_List of tasks_
1. Answer each question from the passage on Unix processes:
(a) What priority does the passage suggest for slowing down an intruder?
(b) What does the shell substitute for $$?
(c) Which process group is the only one able to read or write to the terminal?
2. Reproduce the passage on Unix processes word for word, starting at "# renice -5" and ending at "implement job control.".

Remember: processes with a lower nice number run faster.

Note that because of the Unix scheduling system, renicing several processes to lower numbers is likely to increase paging activity if there is limited physical memory, and therefore adversely impact overall system performance.

What do process priority and niceness have to do with security? If an intruder has broken into your system and you have contacted the authorities and are tracing the phone call, slowing down the intruder with a priority of +10 or +15 will limit the damage that the intruder can do without hanging up the phone (and losing your chance to catch the intruder). Of course, any time that an intruder is on a system, exercise extreme caution.

Also, running your own shell with a higher priority may give you an advantage if the system is heavily loaded. The easiest way to do so is by typing:

# renice -5 $$

The shell will replace the $$ with the PID of the shell's process.

B.1.3.4 Process groups and sessions

With Berkeley-derived versions of Unix, including SVR4, each process is assigned a process ID (PID), a process group ID, and a session ID. Process groups and sessions are used to implement job control.

For each process, the PID is a unique number, the process group ID is the PID of the process group leader process, and the session ID is the PID of the session leader process. When a process is created, it inherits the process group ID and the session ID of its parent process. Any process may create a new process group by calling setpgrp( ) and may create a new session by calling the Unix system call setsid( ). All processes that have the same process group ID are said to be in the same process group.

Each Unix process group belongs to a session group. This is used to help manage signals and orphaned processes. Once a user has logged in, the user may start multiple sets of processes, or jobs, using the shell's job control mechanism. A job may have a single process, such as a single invocation of the ls command. Alternatively, a job may have several processes, such as a complex shell pipeline. For each of these jobs, there is a process group. Unix also keeps track of the particular process group that is controlling the terminal. This can be set or changed with ioctl( ) system calls. Only the controlling process group can read or write to the terminal.

_Raw data_
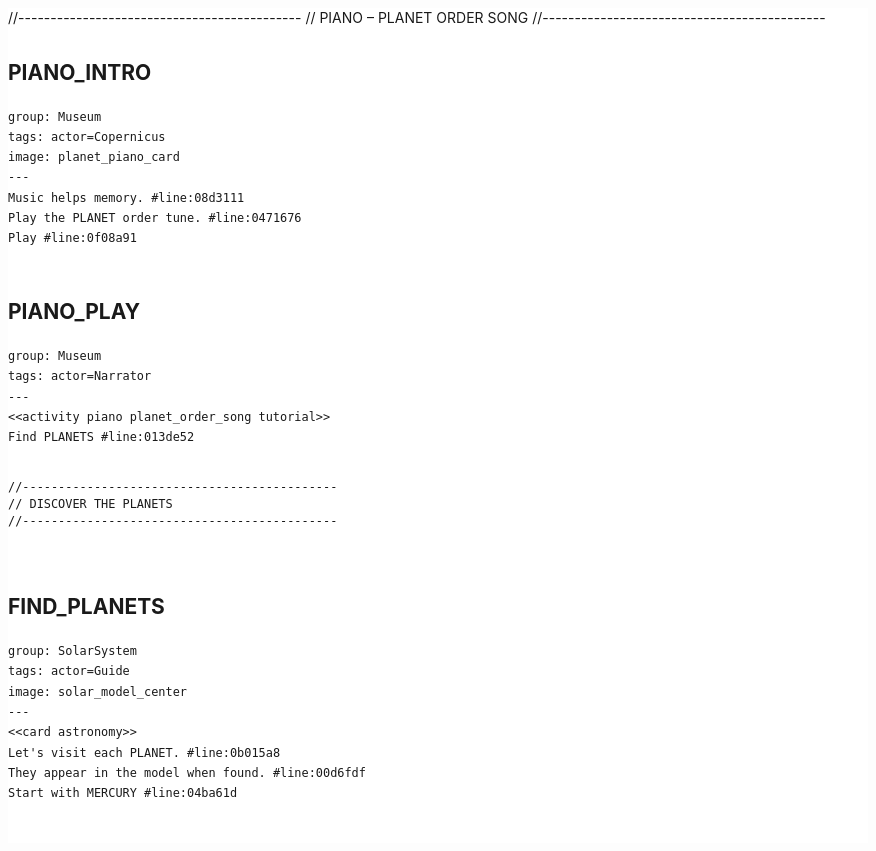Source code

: <span class="yarn-comment">//--------------------------------------------</span>
<span class="yarn-comment">// PIANO – PLANET ORDER SONG</span>
<span class="yarn-comment">//--------------------------------------------</span>

</code></pre></div>

<a id="ys-node-piano-intro"></a>
## PIANO_INTRO

<div class="yarn-node" data-title="PIANO_INTRO"><pre class="yarn-code"><code><span class="yarn-header-dim">group: Museum</span>
<span class="yarn-header-dim">tags: actor=Copernicus</span>
<span class="yarn-header-dim">image: planet_piano_card</span>
<span class="yarn-header-dim">---</span>
<span class="yarn-line">Music helps memory. <span class="yarn-meta">#line:08d3111 </span></span>
<span class="yarn-line">Play the PLANET order tune. <span class="yarn-meta">#line:0471676 </span></span>
<span class="yarn-line">Play <span class="yarn-meta">#line:0f08a91 </span></span>


</code></pre></div>

<a id="ys-node-piano-play"></a>
## PIANO_PLAY

<div class="yarn-node" data-title="PIANO_PLAY"><pre class="yarn-code"><code><span class="yarn-header-dim">group: Museum</span>
<span class="yarn-header-dim">tags: actor=Narrator</span>
<span class="yarn-header-dim">---</span>
<span class="yarn-cmd">&lt;&lt;activity piano planet_order_song tutorial&gt;&gt;</span>
<span class="yarn-line">Find PLANETS <span class="yarn-meta">#line:013de52 </span></span>

<span class="yarn-comment">//--------------------------------------------</span>
<span class="yarn-comment">// DISCOVER THE PLANETS</span>
<span class="yarn-comment">//--------------------------------------------</span>

</code></pre></div>

<a id="ys-node-find-planets"></a>
## FIND_PLANETS

<div class="yarn-node" data-title="FIND_PLANETS"><pre class="yarn-code"><code><span class="yarn-header-dim">group: SolarSystem</span>
<span class="yarn-header-dim">tags: actor=Guide</span>
<span class="yarn-header-dim">image: solar_model_center</span>
<span class="yarn-header-dim">---</span>
<span class="yarn-cmd">&lt;&lt;card astronomy&gt;&gt;</span>
<span class="yarn-line">Let's visit each PLANET. <span class="yarn-meta">#line:0b015a8 </span></span>
<span class="yarn-line">They appear in the model when found. <span class="yarn-meta">#line:00d6fdf </span></span>
<span class="yarn-line">Start with MERCURY <span class="yarn-meta">#line:04ba61d </span></span>
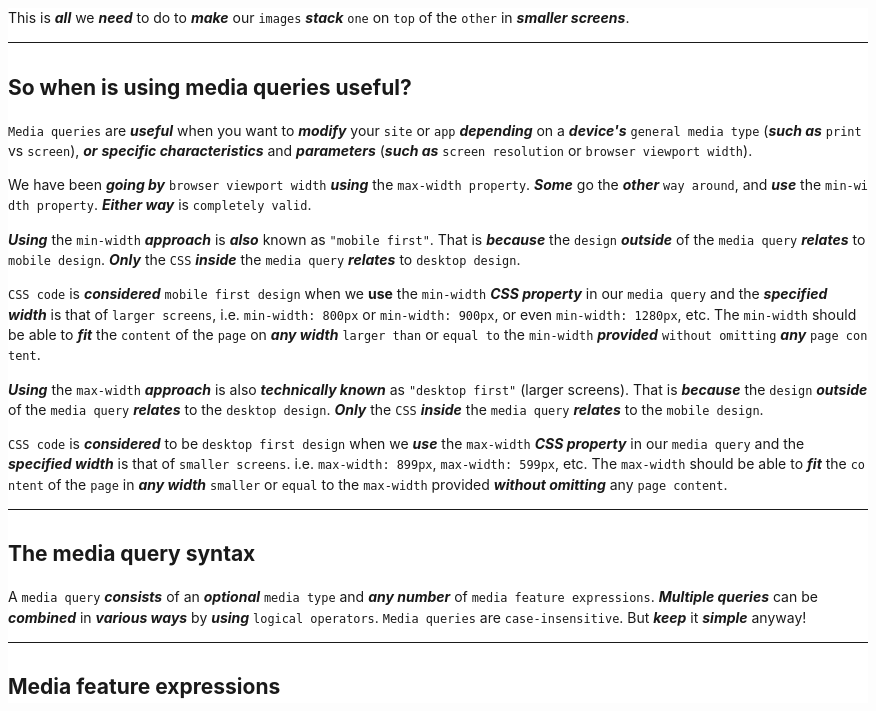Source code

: This is ***all*** we ***need*** to do to ***make*** our `images` ***stack*** `one` on `top` of the `other` in ***smaller screens***.

</section>

---

<section class="section">
	<h2 class="sentence">So when is using media queries useful?</h2>

`Media queries` are ***useful*** when you want to ***modify*** your `site` or `app` ***depending*** on a ***device's*** `general media type` (***such as*** `print` vs `screen`), ***or*** ***specific characteristics*** and ***parameters*** (***such as*** `screen resolution` or `browser viewport width`).

We have been ***going by*** `browser viewport width` ***using*** the `max-width property`. ***Some*** go the ***other*** `way around`, and ***use*** the `min-width property`. ***Either way*** is `completely valid`.

***Using*** the `min-width` ***approach*** is ***also*** known as `"mobile first"`. That is ***because*** the `design` ***outside*** of the `media query` ***relates*** to `mobile design`. ***Only*** the `CSS` ***inside*** the `media query` ***relates*** to `desktop design`.

`CSS code` is ***considered*** `mobile first design` when we **use** the `min-width` ***CSS property*** in our `media query` and the ***specified width*** is that of `larger screens`, i.e. `min-width: 800px` or `min-width: 900px`, or even `min-width: 1280px`, etc. The `min-width` should be able to ***fit*** the `content` of the `page` on ***any width*** `larger than` or `equal to` the `min-width` ***provided*** `without omitting` ***any*** `page content`.

***Using*** the `max-width` ***approach*** is also ***technically known*** as `"desktop first"` (larger screens). That is ***because*** the `design` ***outside*** of the `media query` ***relates*** to the `desktop design`. ***Only*** the `CSS` ***inside*** the `media query` ***relates*** to the `mobile design`.

`CSS code` is ***considered*** to be `desktop first design` when we ***use*** the `max-width` ***CSS property*** in our `media query` and the ***specified width*** is that of `smaller screens`. i.e. `max-width: 899px`, `max-width: 599px`, etc. The `max-width` should be able to ***fit*** the `content` of the `page` in ***any width*** `smaller` or `equal` to the `max-width` provided ***without omitting*** any `page content`.

</section>

---

<section class="section">
	<h2 class="sentence">The media query syntax</h2>

A `media query` ***consists*** of an ***optional*** `media type` and ***any number*** of `media feature expressions`. ***Multiple queries*** can be ***combined*** in ***various ways*** by ***using*** `logical operators`. `Media queries` are `case-insensitive`. But ***keep*** it ***simple*** anyway!

</section>

---

<section class="section">
	<h2 class="sentence">Media feature expressions</h2>
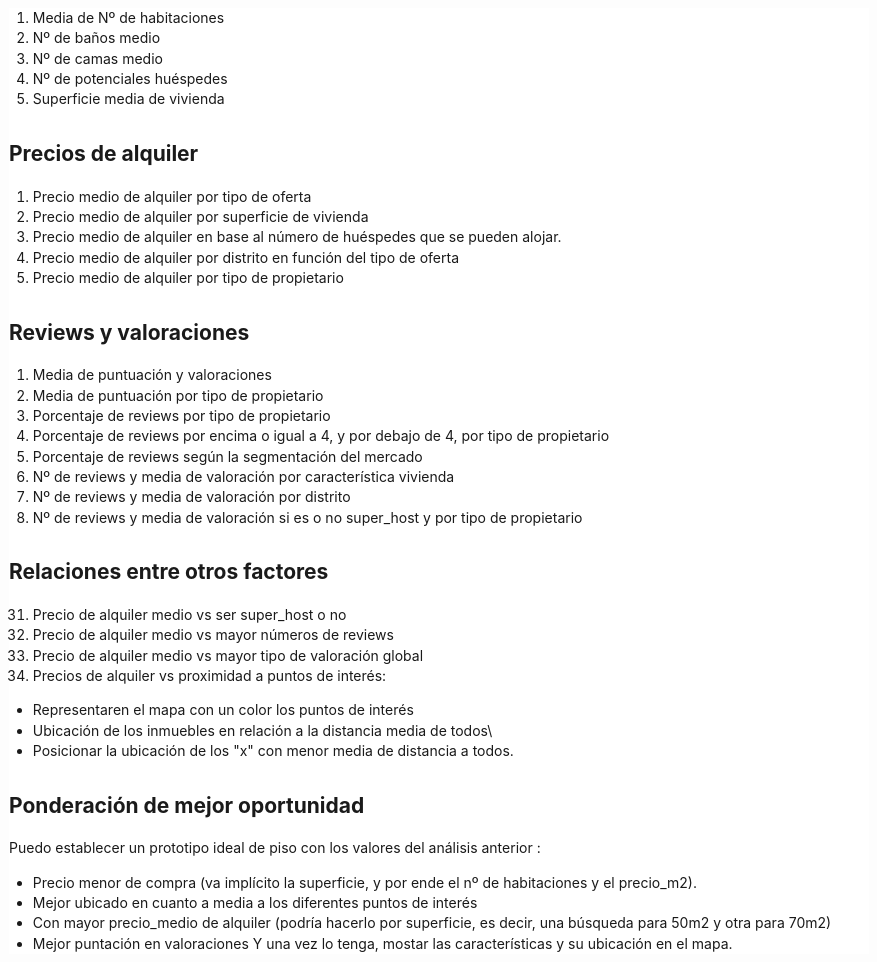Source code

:  1. Media de Nº de habitaciones
 2. Nº de baños medio
 3. Nº de camas medio
 4. Nº de potenciales huéspedes
 5. Superficie media de vivienda

## Precios de alquiler
 1. Precio medio de alquiler por tipo de oferta 
 2. Precio medio de alquiler por superficie de vivienda
 3. Precio medio de alquiler en base al número de huéspedes que se pueden alojar.
 4. Precio medio de alquiler por distrito en función del tipo de oferta
 5. Precio medio de alquiler por tipo de propietario

## Reviews y valoraciones
 1. Media de puntuación y valoraciones
 2. Media de puntuación por tipo de propietario
 3. Porcentaje de reviews por tipo de propietario
 4. Porcentaje de reviews por encima o igual a 4, y por debajo de 4, por tipo de propietario
 5. Porcentaje de reviews según la segmentación del mercado
 6. Nº de reviews y media de valoración por característica vivienda
 7. Nº de reviews y media de valoración por distrito
 8. Nº de reviews y media de valoración si es o no super_host y por tipo de propietario


## Relaciones entre otros factores
 31. Precio de alquiler medio vs ser super_host o no
 32. Precio de alquiler medio vs mayor números de reviews
 33. Precio de alquiler medio vs mayor tipo de valoración global
 34. Precios de alquiler vs proximidad a puntos de interés:
- Representaren el mapa con un color los puntos de interés  
- Ubicación de los inmuebles en relación a la distancia media de todos\
- Posicionar la ubicación de los "x" con menor media de distancia a todos.

## Ponderación de mejor oportunidad
Puedo establecer un prototipo ideal de piso con los valores del análisis anterior :
- Precio menor de compra (va implícito la superficie, y por ende el nº de habitaciones y el precio_m2).
- Mejor ubicado en cuanto a media a los diferentes puntos de interés
- Con mayor precio_medio de alquiler (podría hacerlo por superficie, es decir, una búsqueda para 50m2 y otra para 70m2)
- Mejor puntación en valoraciones
Y una vez lo tenga, mostar las características y su ubicación en el mapa.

_Answers to the exercises_
1.
(a) A priority of +10 or +15.
(b) The PID of the shell's process.
(c) The controlling process group.

2.
# renice -5 $$

The shell will replace the $$ with the PID of the shell's process.

B.1.3.4 Process groups and sessions

With Berkeley-derived versions of Unix, including SVR4, each process is assigned a process ID (PID), a process group ID, and a session ID. Process groups and sessions are used to implement job control.